● **Collected data**:
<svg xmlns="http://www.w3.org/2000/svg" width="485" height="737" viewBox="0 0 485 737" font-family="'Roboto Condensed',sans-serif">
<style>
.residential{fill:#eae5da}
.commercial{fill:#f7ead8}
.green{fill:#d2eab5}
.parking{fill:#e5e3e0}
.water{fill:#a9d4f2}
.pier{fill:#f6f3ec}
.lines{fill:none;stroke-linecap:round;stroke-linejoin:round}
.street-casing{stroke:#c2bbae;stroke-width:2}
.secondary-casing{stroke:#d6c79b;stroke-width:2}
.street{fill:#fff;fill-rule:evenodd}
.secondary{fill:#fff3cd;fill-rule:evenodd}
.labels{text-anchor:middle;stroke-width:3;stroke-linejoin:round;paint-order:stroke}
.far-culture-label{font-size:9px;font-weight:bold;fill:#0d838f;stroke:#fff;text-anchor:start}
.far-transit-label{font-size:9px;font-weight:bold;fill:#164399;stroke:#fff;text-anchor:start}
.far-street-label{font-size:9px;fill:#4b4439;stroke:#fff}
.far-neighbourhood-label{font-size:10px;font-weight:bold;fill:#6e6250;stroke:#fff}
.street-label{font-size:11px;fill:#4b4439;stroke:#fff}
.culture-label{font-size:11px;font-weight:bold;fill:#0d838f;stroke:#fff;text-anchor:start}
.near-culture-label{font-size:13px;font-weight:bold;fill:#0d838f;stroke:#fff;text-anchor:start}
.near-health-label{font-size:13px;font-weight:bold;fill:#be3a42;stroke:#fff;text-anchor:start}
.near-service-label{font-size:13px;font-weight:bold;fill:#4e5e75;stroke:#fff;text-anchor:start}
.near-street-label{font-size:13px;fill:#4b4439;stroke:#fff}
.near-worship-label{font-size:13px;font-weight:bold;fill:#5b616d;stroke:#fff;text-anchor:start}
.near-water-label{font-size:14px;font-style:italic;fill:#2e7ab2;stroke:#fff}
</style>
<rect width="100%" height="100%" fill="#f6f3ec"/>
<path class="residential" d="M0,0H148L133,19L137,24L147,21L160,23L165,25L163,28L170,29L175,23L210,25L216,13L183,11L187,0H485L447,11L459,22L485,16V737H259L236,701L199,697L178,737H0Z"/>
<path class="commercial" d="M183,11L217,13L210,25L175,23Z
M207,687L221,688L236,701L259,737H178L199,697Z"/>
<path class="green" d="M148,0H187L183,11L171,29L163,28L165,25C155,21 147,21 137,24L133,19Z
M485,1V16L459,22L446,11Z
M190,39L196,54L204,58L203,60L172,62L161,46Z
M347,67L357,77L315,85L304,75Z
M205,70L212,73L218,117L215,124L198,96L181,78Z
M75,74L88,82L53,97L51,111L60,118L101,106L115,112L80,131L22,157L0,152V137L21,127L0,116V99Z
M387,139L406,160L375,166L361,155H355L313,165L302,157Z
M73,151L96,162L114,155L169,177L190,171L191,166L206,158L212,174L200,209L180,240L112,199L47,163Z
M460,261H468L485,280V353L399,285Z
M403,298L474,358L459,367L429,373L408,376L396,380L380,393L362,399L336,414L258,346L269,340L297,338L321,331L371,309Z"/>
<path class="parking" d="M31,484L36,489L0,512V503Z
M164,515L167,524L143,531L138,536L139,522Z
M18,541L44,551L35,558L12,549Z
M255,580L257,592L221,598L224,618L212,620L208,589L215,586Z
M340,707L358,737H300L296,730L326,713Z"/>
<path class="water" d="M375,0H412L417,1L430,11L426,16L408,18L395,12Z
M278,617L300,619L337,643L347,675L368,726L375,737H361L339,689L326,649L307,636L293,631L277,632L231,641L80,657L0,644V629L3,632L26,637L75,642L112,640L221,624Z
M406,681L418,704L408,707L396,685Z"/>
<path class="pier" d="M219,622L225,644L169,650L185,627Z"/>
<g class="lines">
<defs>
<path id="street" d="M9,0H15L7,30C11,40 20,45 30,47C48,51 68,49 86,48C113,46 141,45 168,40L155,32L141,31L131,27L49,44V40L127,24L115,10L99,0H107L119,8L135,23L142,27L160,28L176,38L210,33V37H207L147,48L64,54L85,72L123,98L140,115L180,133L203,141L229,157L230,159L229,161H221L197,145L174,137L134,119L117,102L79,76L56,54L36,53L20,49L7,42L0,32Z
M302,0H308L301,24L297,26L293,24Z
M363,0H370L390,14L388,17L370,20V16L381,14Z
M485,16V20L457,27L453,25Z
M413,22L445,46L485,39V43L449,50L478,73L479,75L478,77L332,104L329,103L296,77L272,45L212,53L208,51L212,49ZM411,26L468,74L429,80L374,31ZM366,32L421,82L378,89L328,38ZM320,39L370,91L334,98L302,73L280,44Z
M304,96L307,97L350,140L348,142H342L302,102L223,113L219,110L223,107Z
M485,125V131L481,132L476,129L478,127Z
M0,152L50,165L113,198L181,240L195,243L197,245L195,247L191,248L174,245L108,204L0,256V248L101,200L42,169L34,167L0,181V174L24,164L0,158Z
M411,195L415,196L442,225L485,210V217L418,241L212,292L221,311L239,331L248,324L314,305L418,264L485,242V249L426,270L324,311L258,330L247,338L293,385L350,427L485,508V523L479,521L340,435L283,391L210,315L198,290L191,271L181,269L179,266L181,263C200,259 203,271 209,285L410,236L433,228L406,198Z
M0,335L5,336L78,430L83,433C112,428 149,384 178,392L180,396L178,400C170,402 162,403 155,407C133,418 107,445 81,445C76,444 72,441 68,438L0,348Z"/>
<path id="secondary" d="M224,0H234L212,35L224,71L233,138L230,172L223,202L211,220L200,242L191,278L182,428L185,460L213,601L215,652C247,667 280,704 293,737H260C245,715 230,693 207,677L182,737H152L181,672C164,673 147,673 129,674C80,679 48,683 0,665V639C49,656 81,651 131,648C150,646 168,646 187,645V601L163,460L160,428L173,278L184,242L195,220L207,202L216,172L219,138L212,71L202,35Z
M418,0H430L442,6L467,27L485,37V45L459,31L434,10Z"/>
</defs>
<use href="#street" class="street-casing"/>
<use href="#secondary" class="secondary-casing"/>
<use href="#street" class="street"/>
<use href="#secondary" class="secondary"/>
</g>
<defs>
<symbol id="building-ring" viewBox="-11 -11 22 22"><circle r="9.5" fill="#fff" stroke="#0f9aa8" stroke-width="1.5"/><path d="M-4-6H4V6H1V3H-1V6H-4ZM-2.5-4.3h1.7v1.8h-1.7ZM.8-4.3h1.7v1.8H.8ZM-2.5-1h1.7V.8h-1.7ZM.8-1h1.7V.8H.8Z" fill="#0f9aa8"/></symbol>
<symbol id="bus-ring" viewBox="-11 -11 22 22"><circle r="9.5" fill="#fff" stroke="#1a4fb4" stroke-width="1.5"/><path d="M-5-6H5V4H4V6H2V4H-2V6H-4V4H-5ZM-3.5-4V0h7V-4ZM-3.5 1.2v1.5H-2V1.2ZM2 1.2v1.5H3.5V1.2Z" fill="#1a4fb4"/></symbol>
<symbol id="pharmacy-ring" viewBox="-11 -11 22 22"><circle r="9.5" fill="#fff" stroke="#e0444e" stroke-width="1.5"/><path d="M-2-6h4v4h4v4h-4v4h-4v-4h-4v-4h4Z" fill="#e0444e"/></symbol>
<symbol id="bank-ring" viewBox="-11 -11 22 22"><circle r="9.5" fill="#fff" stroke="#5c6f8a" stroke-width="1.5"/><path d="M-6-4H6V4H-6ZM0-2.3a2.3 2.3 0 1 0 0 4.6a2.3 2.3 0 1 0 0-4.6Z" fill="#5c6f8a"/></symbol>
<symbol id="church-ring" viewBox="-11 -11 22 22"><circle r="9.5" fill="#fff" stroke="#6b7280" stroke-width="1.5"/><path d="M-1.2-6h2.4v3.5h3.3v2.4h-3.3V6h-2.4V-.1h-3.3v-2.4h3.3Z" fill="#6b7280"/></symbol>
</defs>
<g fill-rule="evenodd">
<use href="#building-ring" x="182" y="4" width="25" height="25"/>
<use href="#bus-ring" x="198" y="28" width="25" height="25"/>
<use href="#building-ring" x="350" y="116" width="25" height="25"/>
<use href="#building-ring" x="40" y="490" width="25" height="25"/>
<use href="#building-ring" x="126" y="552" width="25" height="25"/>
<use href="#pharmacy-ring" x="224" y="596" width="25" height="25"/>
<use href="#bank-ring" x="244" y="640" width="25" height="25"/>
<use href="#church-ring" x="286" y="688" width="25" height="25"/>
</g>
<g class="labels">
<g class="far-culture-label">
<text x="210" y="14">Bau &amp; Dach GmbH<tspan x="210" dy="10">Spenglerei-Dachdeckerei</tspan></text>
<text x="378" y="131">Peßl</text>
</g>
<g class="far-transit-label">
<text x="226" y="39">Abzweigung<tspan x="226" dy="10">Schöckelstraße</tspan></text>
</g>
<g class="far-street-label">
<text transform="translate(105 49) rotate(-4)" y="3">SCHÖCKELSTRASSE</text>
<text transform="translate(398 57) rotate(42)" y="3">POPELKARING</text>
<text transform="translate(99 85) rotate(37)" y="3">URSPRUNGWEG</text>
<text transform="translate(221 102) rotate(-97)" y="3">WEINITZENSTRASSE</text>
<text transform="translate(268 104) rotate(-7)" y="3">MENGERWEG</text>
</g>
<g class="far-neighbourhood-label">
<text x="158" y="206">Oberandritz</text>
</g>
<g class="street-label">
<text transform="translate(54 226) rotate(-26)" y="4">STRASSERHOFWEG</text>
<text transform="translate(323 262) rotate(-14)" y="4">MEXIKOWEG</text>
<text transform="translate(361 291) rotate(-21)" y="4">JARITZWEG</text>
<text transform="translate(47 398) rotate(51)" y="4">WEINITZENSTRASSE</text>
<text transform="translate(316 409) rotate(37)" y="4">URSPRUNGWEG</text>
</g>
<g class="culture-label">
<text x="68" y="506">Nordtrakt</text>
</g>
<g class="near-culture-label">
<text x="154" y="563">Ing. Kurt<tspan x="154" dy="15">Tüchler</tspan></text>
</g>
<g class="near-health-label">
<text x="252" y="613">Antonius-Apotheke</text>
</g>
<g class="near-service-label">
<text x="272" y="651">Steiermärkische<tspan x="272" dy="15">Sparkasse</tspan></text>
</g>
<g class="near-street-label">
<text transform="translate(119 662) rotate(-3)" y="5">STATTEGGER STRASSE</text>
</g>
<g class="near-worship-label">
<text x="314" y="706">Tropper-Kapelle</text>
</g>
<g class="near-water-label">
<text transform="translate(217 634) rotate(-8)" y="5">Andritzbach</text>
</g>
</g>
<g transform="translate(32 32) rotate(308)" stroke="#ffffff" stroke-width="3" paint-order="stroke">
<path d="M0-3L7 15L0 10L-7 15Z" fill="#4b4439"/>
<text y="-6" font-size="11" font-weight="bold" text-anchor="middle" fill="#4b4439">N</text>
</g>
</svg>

● **Task details**: The word "casing" appears in some lines of the data. Copy every one of those lines.

● **Exercise solution**:
.street-casing{stroke:#c2bbae;stroke-width:2}
.secondary-casing{stroke:#d6c79b;stroke-width:2}
<use href="#street" class="street-casing"/>
<use href="#secondary" class="secondary-casing"/>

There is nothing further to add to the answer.